The motivation for Russian interference here is clear. As the congressional letter notes, American ingenuity in the oil and gas industry have significant geopolitical ramifications. Thanks to innovative extraction technologies such as hydraulic fracturing and horizontal drilling, the U.S. now has access to vast reserves of oil and gas previously held to be unrecoverable. The unexpected energy resource bonanza has dramatically shifted the dynamics of the economic and geopolitical landscape in America’s favor.

The U.S. is the top producer of natural gas in the world. In 2016, U.S. natural gas imports set a record low even though consumption has increased. In 3 of the first 5 months of 2017, U.S. natural gas exports were greater than imports — the growing trend points to the U.S. becoming a net exporter. This new commitment to natural gas means less expensive energy bills for consumers as well as economic, environmental, and national security benefits for the country as a whole. The U.S. Chamber of Commerce estimates that the fracking boom has created 2.7 million jobs, with an estimated additional 3.5 million projected by 2035.

From a foreign policy perspective, the U.S. can now export liquefied natural gas to parts of Europe that have been dependent on Putin’s government for their gas. This weakens Putin and puts the U.S. in a stronger position to exert influence. Up until now, periodic disputes with Russia have resulted in economic bullying tactics from Moscow that include wintertime threats to close pipelines supplying oil and natural gas. Those days may be over now that American natural gas development is poised to impact Russia and its Gazprom oil company.

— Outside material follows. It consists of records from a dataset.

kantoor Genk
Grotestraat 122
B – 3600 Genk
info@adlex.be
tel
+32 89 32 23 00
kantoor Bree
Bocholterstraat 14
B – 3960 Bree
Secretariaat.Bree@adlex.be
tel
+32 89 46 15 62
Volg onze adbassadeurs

However, an international campaign known as “Keep It in the Ground” has been pushing an anti-fossil fuel agenda that advances Russia’s geopolitical interests at the expense of the U.S. and America’s allies. The campaign claims support from more than 400 organizations across the globe, with a sizable percentage operating inside the U.S. The campaign is opposed not just to the extraction of fossil fuels, but to any fossil fuel-related project including pipelines, rail transportation, refineries, and energy exploration.

These groups include Greenpeace, the Sierra Club,, the Center for Biological Diversity, WildEarth Guardians, the Rainforest Action Network, Earthworks, and the Chesapeake Climate Action Network, to name just a few. Some of the larger environmental advocacy groups in the U.S., such as the Natural Resources Defense Council and the League of Conservation Voters, don’t appear on the list of 400, yet do support the same anti-fossil policy aims and draw from the same pool of financial supporters.

The common denominator here between many of these groups is the San Francisco-based Sea Change Foundation, which has been identified as the incubator for Russian funding of environmental groups. Another key player is the Energy Foundation, which is also based in San Francisco and appears to be an offshoot of the Sea Change Foundation.

If Grassley succeeds in bolstering the Foreign Agents Registration Act, a good starting point for an investigation would be with the “Keep It in the Ground” campaign members and with other environmental groups that support the campaign’s agenda.

While these groups are free to advocate for their preferred policies, they should not be permitted to posture as grassroots activists if they are in fact doing the bidding of foreign interests, to the detriment of average Americans who benefit from affordable and reliable sources of energy.